Démarrée en juin 2021, cette première année est considérée comme année pilote. "Elle nous a davantage permis d'observer le terrain, les succès et freins du projet pour dégager des pistes de réflexions et de développement, ce qui a d'ailleurs rendu possible une reconduction en 2022 du projet par le gouvernement. Reste à savoir s'il existera encore en 2023", précise Karen Mullié, coordonnatrice fédérale intermutualiste du projet CHW.
La santé, c’est bien connu, ne se limite pas à l’absence de maladie. Elle dépend du logement, de l’alimentation, de l’environnement des personnes, de leurs liens sociaux, de leur bien-être mental, etc. "Les CHW savent que le besoin de la personne dépasse leur mission de départ. Mais ils peuvent servir de relais vers les structures compétentes. Il est donc nécessaire de prendre le temps de développer des relations de confiance avec les acteurs locaux aussi", insiste Julien Demonceau, coordinateur CHW pour la Région wallonne.
Le projet des CHW en Belgique est encore dans sa phase d'exploration. Néanmoins, selon le rapport anversois, les facilitateurs et facilitatrices en santé détiennent un potentiel et sont une plus-value au système de soins de santé de première ligne. Selon Karen Mullié, coordinatrice fédérale du projet, "le programme CHW demande une vision au long terme et un financement durable pour la création d'un cadre clair et un soutien solide pour les facilitateurs en santé qui pourraient à terme devenir un nouveau métier au sein du système de santé belge."
Depuis que sa santé se porte mieux, Léon souhaite s'engager comme volontaire pour l'ASBL Vivre solidaire. Même s'il a déménagé à Liège, il tient à passer du temps à Seraing : "En tant que volontaire, je peux être en contact avec d'autres personnes, me sentir utile, en fonction de ce que je peux faire. Cette maison et les personnes ici m'ont aidé.
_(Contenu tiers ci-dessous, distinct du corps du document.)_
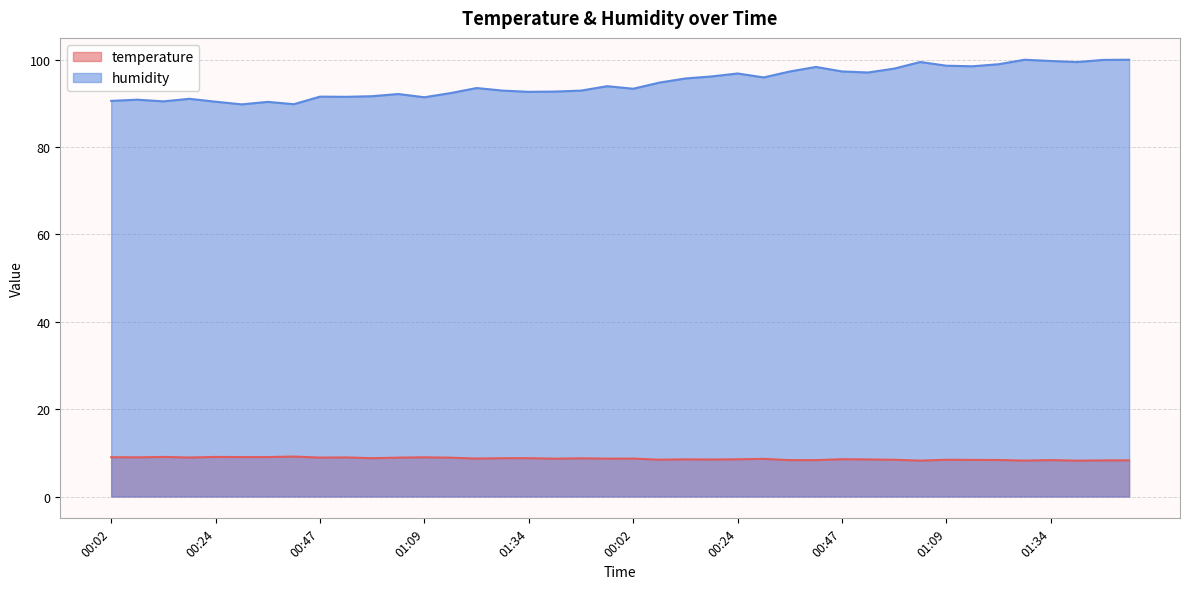

What is the difference between the highest and lowest values at 01:20?

84.8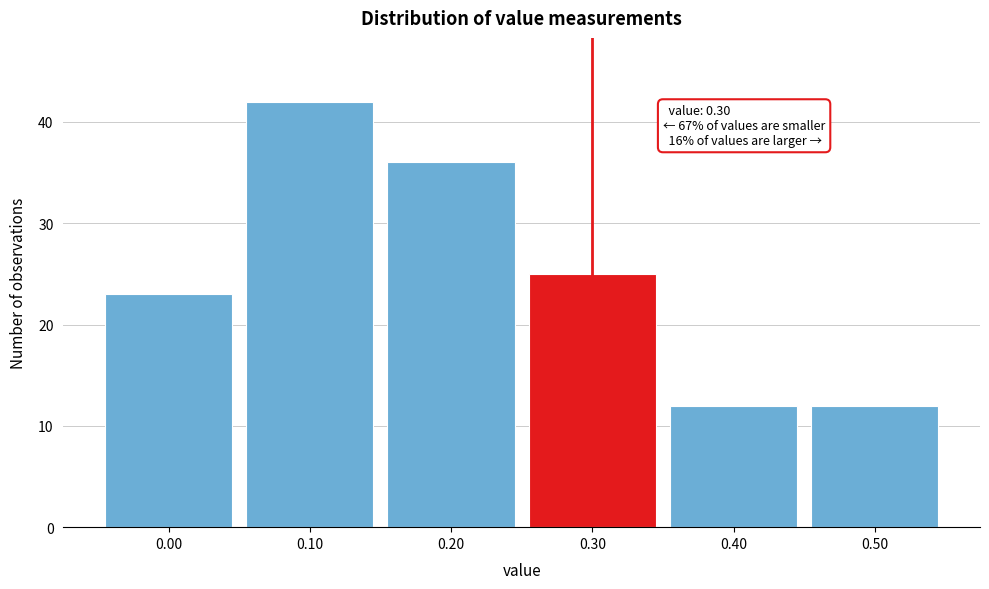

Over which range of the x-axis is the bar tallest?

0.05 to 0.15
J'ai envie de rendre la pareille." Seulement dans son cas, une convention de volontariat ne peut être obtenue que par une attestation de son médecin l'autorisant à s'engager pour l'ASBL. Vanessa se chargera d'accompagner Léon dans ses démarches. Elle avoue être davantage fatiguée mentalement qu’avec son ancien emploi, mais elle souhaite continuer l'aventure encore un temps : "À Seraing, ils ont lancé un 'Médibus' (douches pour les personnes à la rue, possibilité d'obtenir des soins, etc.) et on m'a proposé de faire partie du projet. Si ma mission est prolongée en 2023, je pourrai faire des permanences pour créer du lien. Et croyez-moi, c'est déjà énorme."
(1) "Rapport 2021 – Les Community Health Workers en Belgique", C. Masquiller, T. Cosaert, E. Wouters, Universiteit Antwerpen, 2021.